+++ Material provided +++
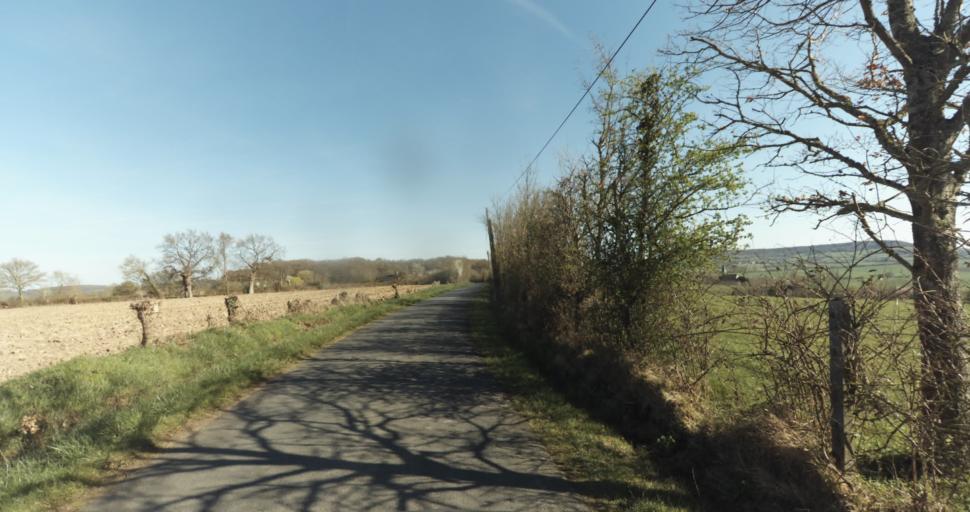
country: FR
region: Lower Normandy
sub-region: Departement du Calvados
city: Saint-Pierre-sur-Dives
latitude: 49.0450
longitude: 0.0355
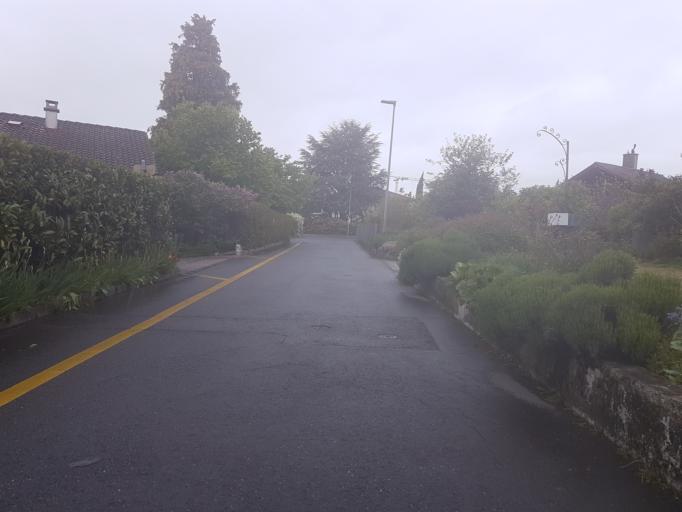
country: CH
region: Vaud
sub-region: Morges District
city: Preverenges
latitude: 46.5135
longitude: 6.5313
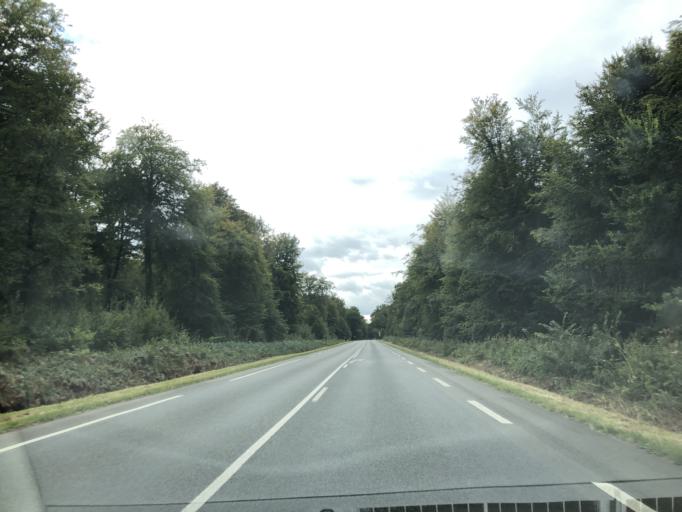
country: FR
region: Nord-Pas-de-Calais
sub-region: Departement du Pas-de-Calais
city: Hesdin
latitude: 50.3967
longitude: 2.0431
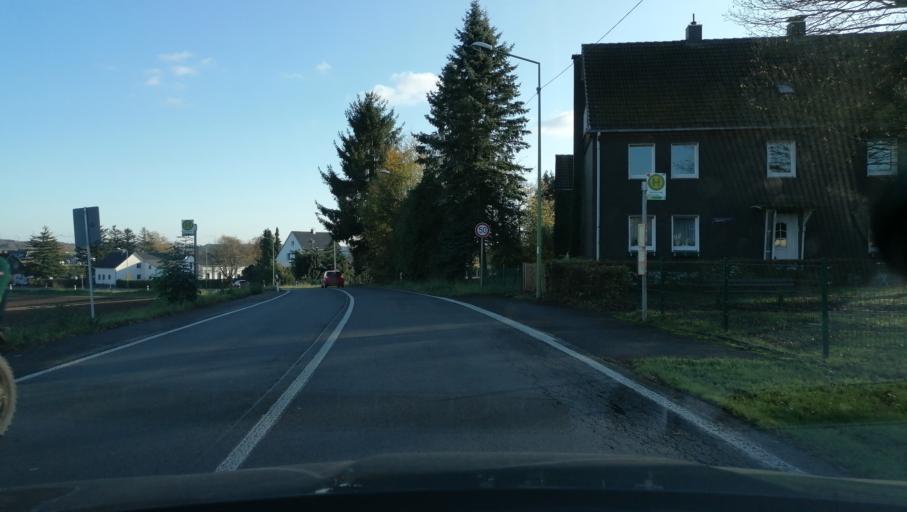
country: DE
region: North Rhine-Westphalia
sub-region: Regierungsbezirk Arnsberg
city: Schwelm
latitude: 51.2649
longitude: 7.3248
+++
Please render the material above as a Markdown table with the columns Row and Line, covering only the lines from the one containing "sub-region: Departement du Pas-de-Calais" through the end of the material. Leave out blank lines and the pictures.

| Row | Line |
|---|---|
| 1 | sub-region: Departement du Pas-de-Calais |
| 2 | city: Hesdin |
| 3 | latitude: 50.3967 |
| 4 | longitude: 2.0431 |
| 5 | country: DE |
| 6 | region: North Rhine-Westphalia |
| 7 | sub-region: Regierungsbezirk Arnsberg |
| 8 | city: Schwelm |
| 9 | latitude: 51.2649 |
| 10 | longitude: 7.3248 |